For this exercise, repeat the whole listing below exactly. Leave the pictures out.

____

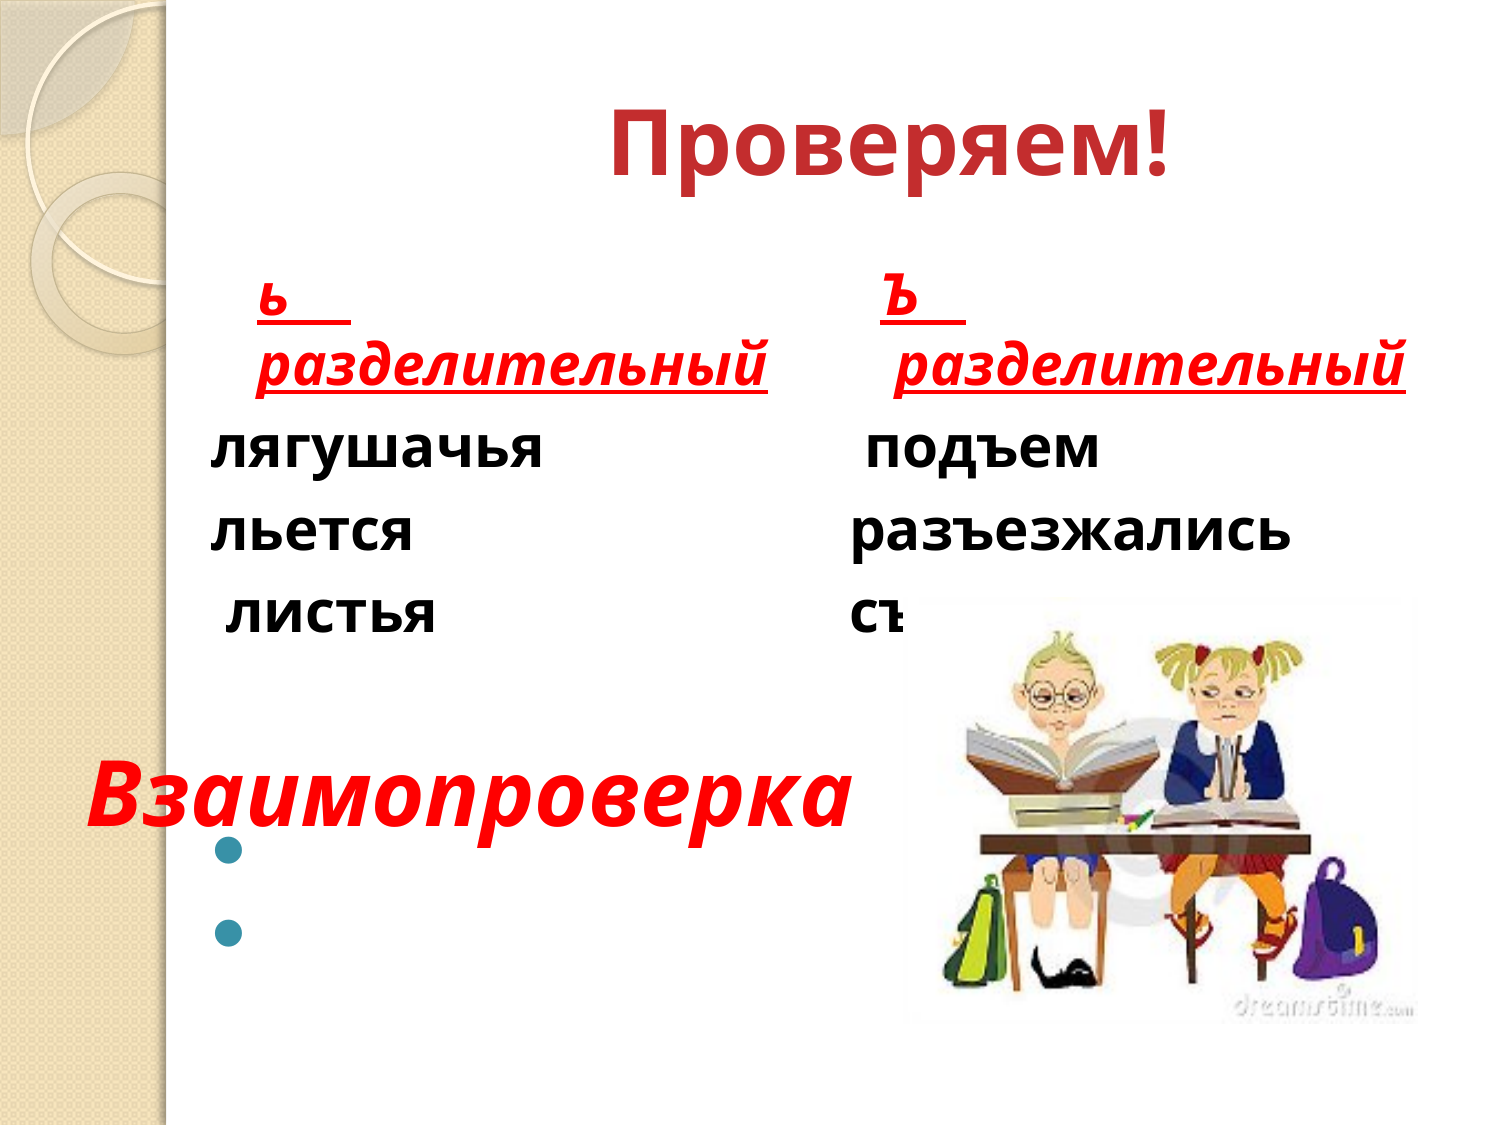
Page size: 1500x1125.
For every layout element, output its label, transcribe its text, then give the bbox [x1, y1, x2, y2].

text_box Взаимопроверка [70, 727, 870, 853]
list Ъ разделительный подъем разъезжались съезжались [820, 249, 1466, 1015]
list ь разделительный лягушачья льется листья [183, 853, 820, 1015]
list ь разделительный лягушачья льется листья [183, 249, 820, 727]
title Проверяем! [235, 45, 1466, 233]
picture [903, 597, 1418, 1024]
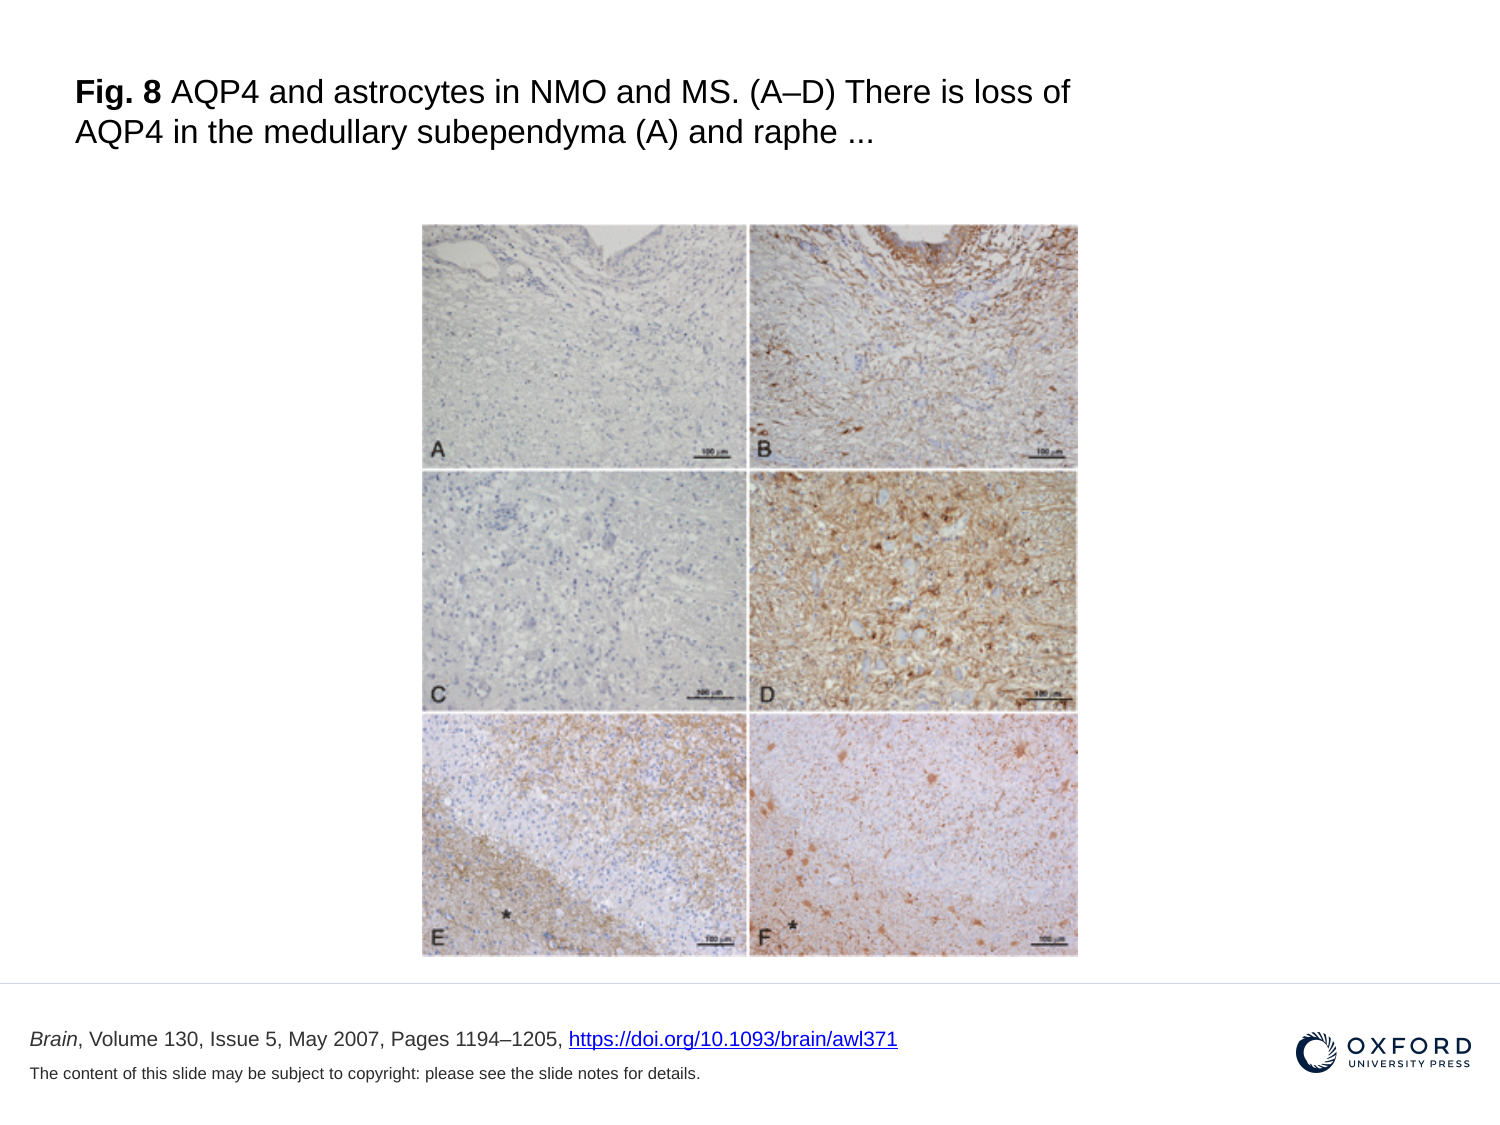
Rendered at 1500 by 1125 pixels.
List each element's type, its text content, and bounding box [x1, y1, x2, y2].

____

Output below:
Page size: 1500x1125.
For every layout element, output its label, transcribe its text, then give the bbox [x1, y1, x2, y2].

text_box Взаимопроверка [70, 727, 870, 853]
list Ъ разделительный подъем разъезжались съезжались [820, 249, 1466, 1015]
list ь разделительный лягушачья льется листья [183, 853, 820, 1015]
list ь разделительный лягушачья льется листья [183, 249, 820, 727]
title Проверяем! [235, 45, 1466, 233]
picture [903, 597, 1418, 1024]
Rendered at 1500 by 1125 pixels.
List each element's type, its text content, and bounding box [x1, y1, x2, y2].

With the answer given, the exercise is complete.